Kids being kids, I and my classmates still weathered the unkind jokes that resulted.

Is it any wonder it has taken until the 21st century for society to reach the CKNW level of understanding?

During his funding announcement, Segal told assembled medical professionals his family hasn't experienced mental illness. Nevertheless, he expressed an innate understanding of a world so familiar to McComb and to one in five Canadians: "When people walk around with a heart problem, they walk a little slower," he said.

"When they walk around with cancer, they walk around in pain. "When you walk around with mental (illness), you walk around alone."

Perhaps the desperation of "walking alone" accounts, in part, for the 10,000 suicides McComb cites in his 'NW fundraising promotions for the VGH-UBC Mental Health Centre (givetomentalhealth.ca).
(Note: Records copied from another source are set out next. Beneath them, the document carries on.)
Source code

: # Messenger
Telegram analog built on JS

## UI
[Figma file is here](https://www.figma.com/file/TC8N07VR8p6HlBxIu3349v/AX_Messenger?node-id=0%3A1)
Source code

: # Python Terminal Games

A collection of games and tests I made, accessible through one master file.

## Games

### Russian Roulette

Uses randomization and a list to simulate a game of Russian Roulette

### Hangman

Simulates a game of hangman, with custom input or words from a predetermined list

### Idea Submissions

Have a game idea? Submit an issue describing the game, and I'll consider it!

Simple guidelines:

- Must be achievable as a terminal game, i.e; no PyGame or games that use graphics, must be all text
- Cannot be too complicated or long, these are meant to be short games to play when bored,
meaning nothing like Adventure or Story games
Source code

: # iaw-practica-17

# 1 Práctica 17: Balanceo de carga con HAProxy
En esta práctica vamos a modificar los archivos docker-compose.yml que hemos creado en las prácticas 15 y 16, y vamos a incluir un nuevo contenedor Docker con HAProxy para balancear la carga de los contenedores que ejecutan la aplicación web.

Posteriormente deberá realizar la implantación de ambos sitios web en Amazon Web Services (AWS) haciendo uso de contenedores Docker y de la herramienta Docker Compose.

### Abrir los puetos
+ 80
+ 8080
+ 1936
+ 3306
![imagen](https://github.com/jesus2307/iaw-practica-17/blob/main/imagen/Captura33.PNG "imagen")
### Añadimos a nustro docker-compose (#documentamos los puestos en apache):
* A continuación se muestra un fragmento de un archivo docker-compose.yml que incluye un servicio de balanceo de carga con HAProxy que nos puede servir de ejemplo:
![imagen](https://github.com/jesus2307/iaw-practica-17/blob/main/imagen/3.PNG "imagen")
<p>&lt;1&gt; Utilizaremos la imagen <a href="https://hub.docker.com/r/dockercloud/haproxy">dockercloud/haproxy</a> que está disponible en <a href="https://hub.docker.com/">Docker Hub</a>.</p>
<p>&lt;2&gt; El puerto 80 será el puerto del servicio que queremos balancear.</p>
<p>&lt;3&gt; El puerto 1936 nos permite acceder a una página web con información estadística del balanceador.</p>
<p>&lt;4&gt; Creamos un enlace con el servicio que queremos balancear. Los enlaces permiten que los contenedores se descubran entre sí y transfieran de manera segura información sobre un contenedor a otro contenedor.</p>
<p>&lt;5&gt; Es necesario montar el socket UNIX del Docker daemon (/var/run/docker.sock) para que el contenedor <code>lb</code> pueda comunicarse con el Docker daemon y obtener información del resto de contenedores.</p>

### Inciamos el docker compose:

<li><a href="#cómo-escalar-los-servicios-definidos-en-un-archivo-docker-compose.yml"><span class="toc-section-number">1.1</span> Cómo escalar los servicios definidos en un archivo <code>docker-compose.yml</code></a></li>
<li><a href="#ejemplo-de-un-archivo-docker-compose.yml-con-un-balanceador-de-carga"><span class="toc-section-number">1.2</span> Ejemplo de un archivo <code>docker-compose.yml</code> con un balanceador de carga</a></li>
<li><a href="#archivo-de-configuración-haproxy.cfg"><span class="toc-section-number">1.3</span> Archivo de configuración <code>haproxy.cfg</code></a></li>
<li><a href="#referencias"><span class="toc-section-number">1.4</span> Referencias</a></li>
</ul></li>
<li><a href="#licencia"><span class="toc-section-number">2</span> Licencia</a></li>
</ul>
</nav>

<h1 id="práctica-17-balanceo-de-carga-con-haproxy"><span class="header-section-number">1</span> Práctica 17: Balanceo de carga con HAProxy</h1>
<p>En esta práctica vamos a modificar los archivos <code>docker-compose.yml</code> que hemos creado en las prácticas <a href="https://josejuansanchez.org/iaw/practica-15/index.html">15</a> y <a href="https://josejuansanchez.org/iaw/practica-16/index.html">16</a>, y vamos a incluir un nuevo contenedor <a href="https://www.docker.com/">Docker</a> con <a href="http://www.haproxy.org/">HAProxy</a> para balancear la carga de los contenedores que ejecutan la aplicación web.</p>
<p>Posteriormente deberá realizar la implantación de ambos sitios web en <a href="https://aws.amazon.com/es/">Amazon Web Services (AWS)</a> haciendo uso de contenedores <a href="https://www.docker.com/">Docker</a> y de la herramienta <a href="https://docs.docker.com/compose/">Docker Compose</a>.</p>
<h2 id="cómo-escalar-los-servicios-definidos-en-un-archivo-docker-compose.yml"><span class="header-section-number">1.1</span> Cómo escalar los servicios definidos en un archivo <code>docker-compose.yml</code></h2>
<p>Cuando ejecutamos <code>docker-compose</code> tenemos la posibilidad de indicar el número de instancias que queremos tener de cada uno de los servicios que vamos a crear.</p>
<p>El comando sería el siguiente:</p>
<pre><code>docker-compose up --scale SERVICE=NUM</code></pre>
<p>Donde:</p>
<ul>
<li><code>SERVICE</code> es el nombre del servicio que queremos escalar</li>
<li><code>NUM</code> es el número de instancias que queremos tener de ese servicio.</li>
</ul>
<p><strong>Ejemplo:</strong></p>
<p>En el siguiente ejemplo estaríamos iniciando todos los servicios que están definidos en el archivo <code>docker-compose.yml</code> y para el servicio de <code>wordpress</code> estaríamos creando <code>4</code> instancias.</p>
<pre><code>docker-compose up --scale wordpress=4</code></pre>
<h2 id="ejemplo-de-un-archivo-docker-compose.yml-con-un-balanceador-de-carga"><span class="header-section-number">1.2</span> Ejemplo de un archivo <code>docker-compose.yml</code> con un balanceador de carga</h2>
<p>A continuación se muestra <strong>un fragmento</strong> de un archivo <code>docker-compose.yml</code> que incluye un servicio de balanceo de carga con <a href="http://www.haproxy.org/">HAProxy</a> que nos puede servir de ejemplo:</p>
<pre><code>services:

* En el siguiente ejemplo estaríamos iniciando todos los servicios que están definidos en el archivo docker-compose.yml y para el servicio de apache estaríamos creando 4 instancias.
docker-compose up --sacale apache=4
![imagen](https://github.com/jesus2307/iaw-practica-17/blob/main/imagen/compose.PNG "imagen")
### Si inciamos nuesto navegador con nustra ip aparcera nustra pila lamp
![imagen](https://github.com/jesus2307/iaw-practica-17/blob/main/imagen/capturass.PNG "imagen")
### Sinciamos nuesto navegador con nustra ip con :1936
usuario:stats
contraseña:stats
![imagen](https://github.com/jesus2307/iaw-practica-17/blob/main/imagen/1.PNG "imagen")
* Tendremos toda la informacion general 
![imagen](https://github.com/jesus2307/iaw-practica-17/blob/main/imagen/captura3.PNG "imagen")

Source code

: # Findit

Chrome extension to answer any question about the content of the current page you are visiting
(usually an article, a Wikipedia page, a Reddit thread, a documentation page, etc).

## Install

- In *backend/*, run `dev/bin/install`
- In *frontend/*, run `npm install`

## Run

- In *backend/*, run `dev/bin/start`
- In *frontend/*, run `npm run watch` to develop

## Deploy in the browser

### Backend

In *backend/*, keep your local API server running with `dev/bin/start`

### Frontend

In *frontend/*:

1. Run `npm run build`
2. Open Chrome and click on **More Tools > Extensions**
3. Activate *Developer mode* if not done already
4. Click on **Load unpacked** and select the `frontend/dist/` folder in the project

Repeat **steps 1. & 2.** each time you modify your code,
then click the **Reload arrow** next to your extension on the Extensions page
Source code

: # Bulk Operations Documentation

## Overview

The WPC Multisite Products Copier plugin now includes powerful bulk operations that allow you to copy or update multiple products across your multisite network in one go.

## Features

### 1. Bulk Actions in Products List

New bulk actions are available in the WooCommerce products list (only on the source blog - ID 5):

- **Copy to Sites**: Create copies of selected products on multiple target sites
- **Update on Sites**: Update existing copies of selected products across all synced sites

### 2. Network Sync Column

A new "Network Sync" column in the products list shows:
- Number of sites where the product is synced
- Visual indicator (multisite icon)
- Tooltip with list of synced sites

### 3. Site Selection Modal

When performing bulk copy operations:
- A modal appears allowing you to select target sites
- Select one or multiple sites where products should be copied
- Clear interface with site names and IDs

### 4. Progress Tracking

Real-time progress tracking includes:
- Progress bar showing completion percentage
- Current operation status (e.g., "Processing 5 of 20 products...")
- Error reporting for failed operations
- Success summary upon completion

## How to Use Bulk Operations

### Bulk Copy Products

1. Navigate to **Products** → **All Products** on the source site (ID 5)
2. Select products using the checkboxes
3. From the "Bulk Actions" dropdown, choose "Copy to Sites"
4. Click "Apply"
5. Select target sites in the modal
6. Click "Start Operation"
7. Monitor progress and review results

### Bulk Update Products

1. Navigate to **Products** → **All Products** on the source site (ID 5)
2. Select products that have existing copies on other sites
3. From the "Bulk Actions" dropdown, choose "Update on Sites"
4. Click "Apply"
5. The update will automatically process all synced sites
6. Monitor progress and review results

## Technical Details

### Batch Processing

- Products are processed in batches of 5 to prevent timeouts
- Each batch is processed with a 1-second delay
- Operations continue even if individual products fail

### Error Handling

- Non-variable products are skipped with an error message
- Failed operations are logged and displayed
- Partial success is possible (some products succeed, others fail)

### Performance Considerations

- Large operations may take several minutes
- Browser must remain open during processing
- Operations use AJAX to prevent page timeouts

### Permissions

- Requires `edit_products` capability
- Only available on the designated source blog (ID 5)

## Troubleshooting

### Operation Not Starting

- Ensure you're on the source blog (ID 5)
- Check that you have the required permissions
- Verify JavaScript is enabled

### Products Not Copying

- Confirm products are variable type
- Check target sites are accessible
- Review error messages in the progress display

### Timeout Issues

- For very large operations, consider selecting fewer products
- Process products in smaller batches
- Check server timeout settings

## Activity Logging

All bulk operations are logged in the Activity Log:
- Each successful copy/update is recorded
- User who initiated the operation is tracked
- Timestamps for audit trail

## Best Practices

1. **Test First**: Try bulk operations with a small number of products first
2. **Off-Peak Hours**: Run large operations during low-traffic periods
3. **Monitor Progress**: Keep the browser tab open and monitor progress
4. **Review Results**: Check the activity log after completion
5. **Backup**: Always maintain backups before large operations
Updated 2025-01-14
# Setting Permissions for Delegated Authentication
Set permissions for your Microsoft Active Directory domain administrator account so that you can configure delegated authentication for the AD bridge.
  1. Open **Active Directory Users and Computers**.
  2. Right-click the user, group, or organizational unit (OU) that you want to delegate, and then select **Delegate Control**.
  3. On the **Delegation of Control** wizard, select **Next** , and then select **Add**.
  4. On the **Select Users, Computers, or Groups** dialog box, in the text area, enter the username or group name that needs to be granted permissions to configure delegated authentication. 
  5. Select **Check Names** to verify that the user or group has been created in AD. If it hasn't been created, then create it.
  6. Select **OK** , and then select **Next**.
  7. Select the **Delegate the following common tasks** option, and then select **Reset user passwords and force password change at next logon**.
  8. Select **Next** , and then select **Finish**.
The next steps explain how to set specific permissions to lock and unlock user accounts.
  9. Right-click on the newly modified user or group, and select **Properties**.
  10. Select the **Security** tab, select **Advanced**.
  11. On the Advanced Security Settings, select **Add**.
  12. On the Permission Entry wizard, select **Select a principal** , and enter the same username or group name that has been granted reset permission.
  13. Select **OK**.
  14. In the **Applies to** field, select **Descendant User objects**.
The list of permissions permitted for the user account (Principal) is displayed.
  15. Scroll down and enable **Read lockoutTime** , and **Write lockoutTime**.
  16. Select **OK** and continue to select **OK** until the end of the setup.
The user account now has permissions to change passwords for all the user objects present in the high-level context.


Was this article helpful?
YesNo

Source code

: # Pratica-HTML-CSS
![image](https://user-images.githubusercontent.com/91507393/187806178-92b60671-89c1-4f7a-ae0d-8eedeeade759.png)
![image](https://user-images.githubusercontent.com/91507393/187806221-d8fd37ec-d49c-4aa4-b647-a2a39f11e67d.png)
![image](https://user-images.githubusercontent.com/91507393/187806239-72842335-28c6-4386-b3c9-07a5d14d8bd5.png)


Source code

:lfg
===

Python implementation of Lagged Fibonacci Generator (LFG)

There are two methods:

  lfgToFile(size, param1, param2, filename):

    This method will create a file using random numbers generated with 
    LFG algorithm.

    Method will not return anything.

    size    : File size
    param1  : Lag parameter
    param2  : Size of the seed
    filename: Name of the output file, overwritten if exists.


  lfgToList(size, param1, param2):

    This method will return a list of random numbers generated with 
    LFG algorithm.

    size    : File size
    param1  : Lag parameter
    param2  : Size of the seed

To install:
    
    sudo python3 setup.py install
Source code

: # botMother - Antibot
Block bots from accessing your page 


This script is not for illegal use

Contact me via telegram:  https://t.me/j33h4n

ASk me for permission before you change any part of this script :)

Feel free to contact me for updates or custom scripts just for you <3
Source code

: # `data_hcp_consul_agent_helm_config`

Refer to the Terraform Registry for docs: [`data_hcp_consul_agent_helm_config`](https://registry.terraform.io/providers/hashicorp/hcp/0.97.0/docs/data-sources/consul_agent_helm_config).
In praise of the 1990 book Madness in the Streets, by Rael-Jean Isaac and Virginia C. Armat, then New York Senator Daniel Patrick Moynihan said, "We had hoped for a system of therapeutic programs known as community mental health centres. In the end, however, we built only a fraction of what we needed."

With the help of compassionate provincial decisions and of benefactors like the Hos, the Segals, the North Shore Schizophrenia Society and others, we can be thankful B.C. is now leading the way into the light at the end of our own dark tunnels of mental illness.